TEXT SECTION:

══════

The Byte Order Fiasco

When I dealt with this, there were a couple major gotchas:

* Compilers seem to reliably detect byteswap, but are(were) very hit-or-miss with the shift patterns for reading/writing to memory directly, so you still need(ed) an ifdef. I know compilers have improved but there are so many patterns that I'm still paranoid.

* There are a lot of "optimized" headers that actually pessimize by inserting inline assembly that the compiler can't optimize through (in particularly, the compiler can't inline constants and can't choose `movbe` instead of `bswap`), so do not trust any standard API; write your own with memcpy + ifdef'd C-only swapping.

* For speaking wire protocols, generating (struct-based?) code is far better than writing code that mentions offsets directly, which in turn is far better than the `mempcpy`-like code which the link suggests.

> Mask, and then shift.

> Repeat it like a mantra. You mask first, to define away potential concerns about signedness. Then you cast if needed. And finally, you can shift. Now we can create the fool-proof version for machines with at least 32-bit ints:

  #define READ32BE(p) \
    (uint32_t)(255 & p[0]) << 24 | (255 & p[1]) << 16 | (255 & p[2]) << 8 | (255 & p[3])

══════

DATASET RECORDS:
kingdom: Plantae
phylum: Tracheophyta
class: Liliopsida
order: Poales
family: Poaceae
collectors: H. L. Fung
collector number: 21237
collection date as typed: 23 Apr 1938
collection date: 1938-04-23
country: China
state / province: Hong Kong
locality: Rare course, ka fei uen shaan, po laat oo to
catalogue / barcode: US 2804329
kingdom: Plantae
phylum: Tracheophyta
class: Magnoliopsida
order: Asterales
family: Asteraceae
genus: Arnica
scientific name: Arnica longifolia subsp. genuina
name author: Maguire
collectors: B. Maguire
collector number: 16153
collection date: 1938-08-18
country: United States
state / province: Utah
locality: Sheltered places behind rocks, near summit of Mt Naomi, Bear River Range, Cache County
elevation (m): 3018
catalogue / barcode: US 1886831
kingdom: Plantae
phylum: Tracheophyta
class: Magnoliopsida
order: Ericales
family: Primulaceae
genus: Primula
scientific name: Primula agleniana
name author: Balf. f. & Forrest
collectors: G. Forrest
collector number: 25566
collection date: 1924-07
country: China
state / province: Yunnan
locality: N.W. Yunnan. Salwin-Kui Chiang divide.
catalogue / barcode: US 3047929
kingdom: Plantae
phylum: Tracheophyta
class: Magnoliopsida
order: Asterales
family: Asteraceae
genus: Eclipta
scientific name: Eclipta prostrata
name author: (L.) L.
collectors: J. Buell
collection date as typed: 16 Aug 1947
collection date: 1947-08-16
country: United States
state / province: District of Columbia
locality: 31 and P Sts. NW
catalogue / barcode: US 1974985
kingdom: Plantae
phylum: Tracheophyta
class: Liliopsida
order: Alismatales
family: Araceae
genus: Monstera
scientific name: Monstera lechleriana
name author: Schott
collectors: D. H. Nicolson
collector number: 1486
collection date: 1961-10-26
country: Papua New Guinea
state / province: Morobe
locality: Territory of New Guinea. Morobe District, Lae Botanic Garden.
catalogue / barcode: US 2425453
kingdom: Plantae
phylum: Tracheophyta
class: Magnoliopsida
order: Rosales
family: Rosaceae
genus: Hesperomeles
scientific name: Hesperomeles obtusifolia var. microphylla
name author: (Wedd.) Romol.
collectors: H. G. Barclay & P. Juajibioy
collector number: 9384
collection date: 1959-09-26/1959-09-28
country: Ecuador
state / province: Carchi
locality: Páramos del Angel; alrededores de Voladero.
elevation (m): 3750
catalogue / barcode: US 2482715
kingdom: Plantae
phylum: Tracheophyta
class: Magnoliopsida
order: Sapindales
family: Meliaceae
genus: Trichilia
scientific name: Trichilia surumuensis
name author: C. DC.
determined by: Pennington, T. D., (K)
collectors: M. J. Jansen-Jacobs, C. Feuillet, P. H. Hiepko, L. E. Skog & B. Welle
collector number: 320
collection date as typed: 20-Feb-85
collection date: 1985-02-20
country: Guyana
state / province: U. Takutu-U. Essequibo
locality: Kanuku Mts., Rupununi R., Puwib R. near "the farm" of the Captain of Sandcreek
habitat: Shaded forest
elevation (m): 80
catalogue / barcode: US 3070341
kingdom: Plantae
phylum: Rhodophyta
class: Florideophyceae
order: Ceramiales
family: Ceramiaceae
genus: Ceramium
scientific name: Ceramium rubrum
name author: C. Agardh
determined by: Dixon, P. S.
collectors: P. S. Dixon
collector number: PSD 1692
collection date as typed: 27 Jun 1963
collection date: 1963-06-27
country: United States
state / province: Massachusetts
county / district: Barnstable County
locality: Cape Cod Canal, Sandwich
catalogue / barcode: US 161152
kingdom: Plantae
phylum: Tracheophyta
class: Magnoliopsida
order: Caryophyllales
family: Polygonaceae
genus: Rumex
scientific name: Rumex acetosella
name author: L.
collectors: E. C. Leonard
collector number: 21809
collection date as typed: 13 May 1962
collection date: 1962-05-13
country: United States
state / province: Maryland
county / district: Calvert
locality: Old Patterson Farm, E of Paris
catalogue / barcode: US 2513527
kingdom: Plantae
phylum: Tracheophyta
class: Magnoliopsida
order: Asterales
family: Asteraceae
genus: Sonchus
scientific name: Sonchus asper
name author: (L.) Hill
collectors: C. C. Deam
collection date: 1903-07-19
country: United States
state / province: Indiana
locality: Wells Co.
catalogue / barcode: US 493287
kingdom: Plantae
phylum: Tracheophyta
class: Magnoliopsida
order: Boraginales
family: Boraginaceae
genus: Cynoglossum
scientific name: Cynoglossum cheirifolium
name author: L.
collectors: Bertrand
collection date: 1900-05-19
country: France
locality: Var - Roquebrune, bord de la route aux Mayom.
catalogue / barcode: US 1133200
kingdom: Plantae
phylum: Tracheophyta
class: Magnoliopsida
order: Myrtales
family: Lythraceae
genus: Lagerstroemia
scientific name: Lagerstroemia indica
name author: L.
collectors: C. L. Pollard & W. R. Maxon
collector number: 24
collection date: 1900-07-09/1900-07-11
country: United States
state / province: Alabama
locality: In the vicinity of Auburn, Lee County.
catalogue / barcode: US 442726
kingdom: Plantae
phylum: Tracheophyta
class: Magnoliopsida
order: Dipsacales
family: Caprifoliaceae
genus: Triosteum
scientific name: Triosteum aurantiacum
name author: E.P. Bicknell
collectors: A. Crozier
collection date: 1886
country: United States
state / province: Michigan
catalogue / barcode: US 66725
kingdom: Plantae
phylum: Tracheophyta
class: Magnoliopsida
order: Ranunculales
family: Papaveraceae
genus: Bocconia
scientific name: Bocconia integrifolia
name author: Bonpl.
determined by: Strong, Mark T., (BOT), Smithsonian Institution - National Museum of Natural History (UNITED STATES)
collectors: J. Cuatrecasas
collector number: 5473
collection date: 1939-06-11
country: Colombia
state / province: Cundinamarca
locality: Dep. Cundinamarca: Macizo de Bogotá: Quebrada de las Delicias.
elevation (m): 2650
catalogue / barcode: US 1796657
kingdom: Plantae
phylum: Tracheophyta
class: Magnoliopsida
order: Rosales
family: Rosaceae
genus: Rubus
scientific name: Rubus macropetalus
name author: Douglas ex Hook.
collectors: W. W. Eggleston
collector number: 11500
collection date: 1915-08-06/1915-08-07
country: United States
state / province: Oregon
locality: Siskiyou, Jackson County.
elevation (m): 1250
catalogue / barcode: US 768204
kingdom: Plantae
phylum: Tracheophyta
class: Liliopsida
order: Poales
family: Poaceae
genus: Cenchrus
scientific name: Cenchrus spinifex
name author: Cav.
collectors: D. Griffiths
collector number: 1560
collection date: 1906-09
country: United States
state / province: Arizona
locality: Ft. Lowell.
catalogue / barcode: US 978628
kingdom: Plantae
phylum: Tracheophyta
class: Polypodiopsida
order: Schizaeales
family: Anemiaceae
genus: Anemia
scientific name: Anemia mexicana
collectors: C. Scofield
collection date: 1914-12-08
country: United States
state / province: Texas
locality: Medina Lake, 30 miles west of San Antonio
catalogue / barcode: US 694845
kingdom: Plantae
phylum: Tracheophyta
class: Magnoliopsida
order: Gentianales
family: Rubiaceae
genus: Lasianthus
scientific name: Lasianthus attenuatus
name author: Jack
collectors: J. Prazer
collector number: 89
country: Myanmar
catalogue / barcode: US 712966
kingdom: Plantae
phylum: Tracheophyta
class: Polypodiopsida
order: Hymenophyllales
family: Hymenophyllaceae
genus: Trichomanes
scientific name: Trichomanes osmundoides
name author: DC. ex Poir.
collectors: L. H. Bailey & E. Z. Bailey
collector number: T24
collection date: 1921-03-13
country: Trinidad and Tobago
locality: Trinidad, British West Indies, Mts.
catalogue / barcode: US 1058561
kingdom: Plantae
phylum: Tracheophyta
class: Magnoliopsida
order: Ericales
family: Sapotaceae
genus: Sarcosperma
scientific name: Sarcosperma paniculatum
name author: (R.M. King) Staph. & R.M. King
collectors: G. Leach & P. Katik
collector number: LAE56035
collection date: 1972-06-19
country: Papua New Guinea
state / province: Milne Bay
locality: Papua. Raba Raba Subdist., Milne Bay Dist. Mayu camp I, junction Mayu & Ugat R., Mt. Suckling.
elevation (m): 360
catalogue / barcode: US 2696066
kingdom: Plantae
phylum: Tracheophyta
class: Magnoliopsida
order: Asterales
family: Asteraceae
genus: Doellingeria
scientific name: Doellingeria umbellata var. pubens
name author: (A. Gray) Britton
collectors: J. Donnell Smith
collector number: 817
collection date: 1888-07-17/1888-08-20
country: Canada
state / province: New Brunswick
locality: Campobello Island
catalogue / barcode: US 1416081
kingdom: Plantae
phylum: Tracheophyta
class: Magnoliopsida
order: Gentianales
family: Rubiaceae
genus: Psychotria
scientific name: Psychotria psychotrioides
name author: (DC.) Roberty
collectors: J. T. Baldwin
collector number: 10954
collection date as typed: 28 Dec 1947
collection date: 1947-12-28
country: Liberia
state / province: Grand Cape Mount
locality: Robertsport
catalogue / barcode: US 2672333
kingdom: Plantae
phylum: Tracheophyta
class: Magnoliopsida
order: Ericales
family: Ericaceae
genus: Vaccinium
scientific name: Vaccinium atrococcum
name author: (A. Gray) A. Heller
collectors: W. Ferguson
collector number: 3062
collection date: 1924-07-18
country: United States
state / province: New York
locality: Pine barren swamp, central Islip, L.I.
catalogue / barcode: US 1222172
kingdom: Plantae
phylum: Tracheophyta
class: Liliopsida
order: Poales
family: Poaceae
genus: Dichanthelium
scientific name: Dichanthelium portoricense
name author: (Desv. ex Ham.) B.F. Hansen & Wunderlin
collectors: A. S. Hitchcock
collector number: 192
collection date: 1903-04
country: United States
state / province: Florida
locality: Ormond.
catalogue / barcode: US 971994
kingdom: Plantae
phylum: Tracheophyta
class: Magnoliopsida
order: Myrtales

══════

REQUIRED TASK 1: Copy out the byte order thread in full, word for word.
REQUIRED TASK 2: Put the stretch of the records from their first line through the line containing "family: Araceae", including both, into a numbered list. Leave out blank lines and nothing else.

EXPECTED ANSWER 1:
The Byte Order Fiasco

When I dealt with this, there were a couple major gotchas:

* Compilers seem to reliably detect byteswap, but are(were) very hit-or-miss with the shift patterns for reading/writing to memory directly, so you still need(ed) an ifdef. I know compilers have improved but there are so many patterns that I'm still paranoid.

* There are a lot of "optimized" headers that actually pessimize by inserting inline assembly that the compiler can't optimize through (in particularly, the compiler can't inline constants and can't choose `movbe` instead of `bswap`), so do not trust any standard API; write your own with memcpy + ifdef'd C-only swapping.

* For speaking wire protocols, generating (struct-based?) code is far better than writing code that mentions offsets directly, which in turn is far better than the `mempcpy`-like code which the link suggests.

> Mask, and then shift.

> Repeat it like a mantra. You mask first, to define away potential concerns about signedness. Then you cast if needed. And finally, you can shift. Now we can create the fool-proof version for machines with at least 32-bit ints:

  #define READ32BE(p) \
    (uint32_t)(255 & p[0]) << 24 | (255 & p[1]) << 16 | (255 & p[2]) << 8 | (255 & p[3])

EXPECTED ANSWER 2:
1. kingdom: Plantae
2. phylum: Tracheophyta
3. class: Liliopsida
4. order: Poales
5. family: Poaceae
6. collectors: H. L. Fung
7. collector number: 21237
8. collection date as typed: 23 Apr 1938
9. collection date: 1938-04-23
10. country: China
11. state / province: Hong Kong
12. locality: Rare course, ka fei uen shaan, po laat oo to
13. catalogue / barcode: US 2804329
14. kingdom: Plantae
15. phylum: Tracheophyta
16. class: Magnoliopsida
17. order: Asterales
18. family: Asteraceae
19. genus: Arnica
20. scientific name: Arnica longifolia subsp. genuina
21. name author: Maguire
22. collectors: B. Maguire
23. collector number: 16153
24. collection date: 1938-08-18
25. country: United States
26. state / province: Utah
27. locality: Sheltered places behind rocks, near summit of Mt Naomi, Bear River Range, Cache County
28. elevation (m): 3018
29. catalogue / barcode: US 1886831
30. kingdom: Plantae
31. phylum: Tracheophyta
32. class: Magnoliopsida
33. order: Ericales
34. family: Primulaceae
35. genus: Primula
36. scientific name: Primula agleniana
37. name author: Balf. f. & Forrest
38. collectors: G. Forrest
39. collector number: 25566
40. collection date: 1924-07
41. country: China
42. state / province: Yunnan
43. locality: N.W. Yunnan. Salwin-Kui Chiang divide.
44. catalogue / barcode: US 3047929
45. kingdom: Plantae
46. phylum: Tracheophyta
47. class: Magnoliopsida
48. order: Asterales
49. family: Asteraceae
50. genus: Eclipta
51. scientific name: Eclipta prostrata
52. name author: (L.) L.
53. collectors: J. Buell
54. collection date as typed: 16 Aug 1947
55. collection date: 1947-08-16
56. country: United States
57. state / province: District of Columbia
58. locality: 31 and P Sts. NW
59. catalogue / barcode: US 1974985
60. kingdom: Plantae
61. phylum: Tracheophyta
62. class: Liliopsida
63. order: Alismatales
64. family: Araceae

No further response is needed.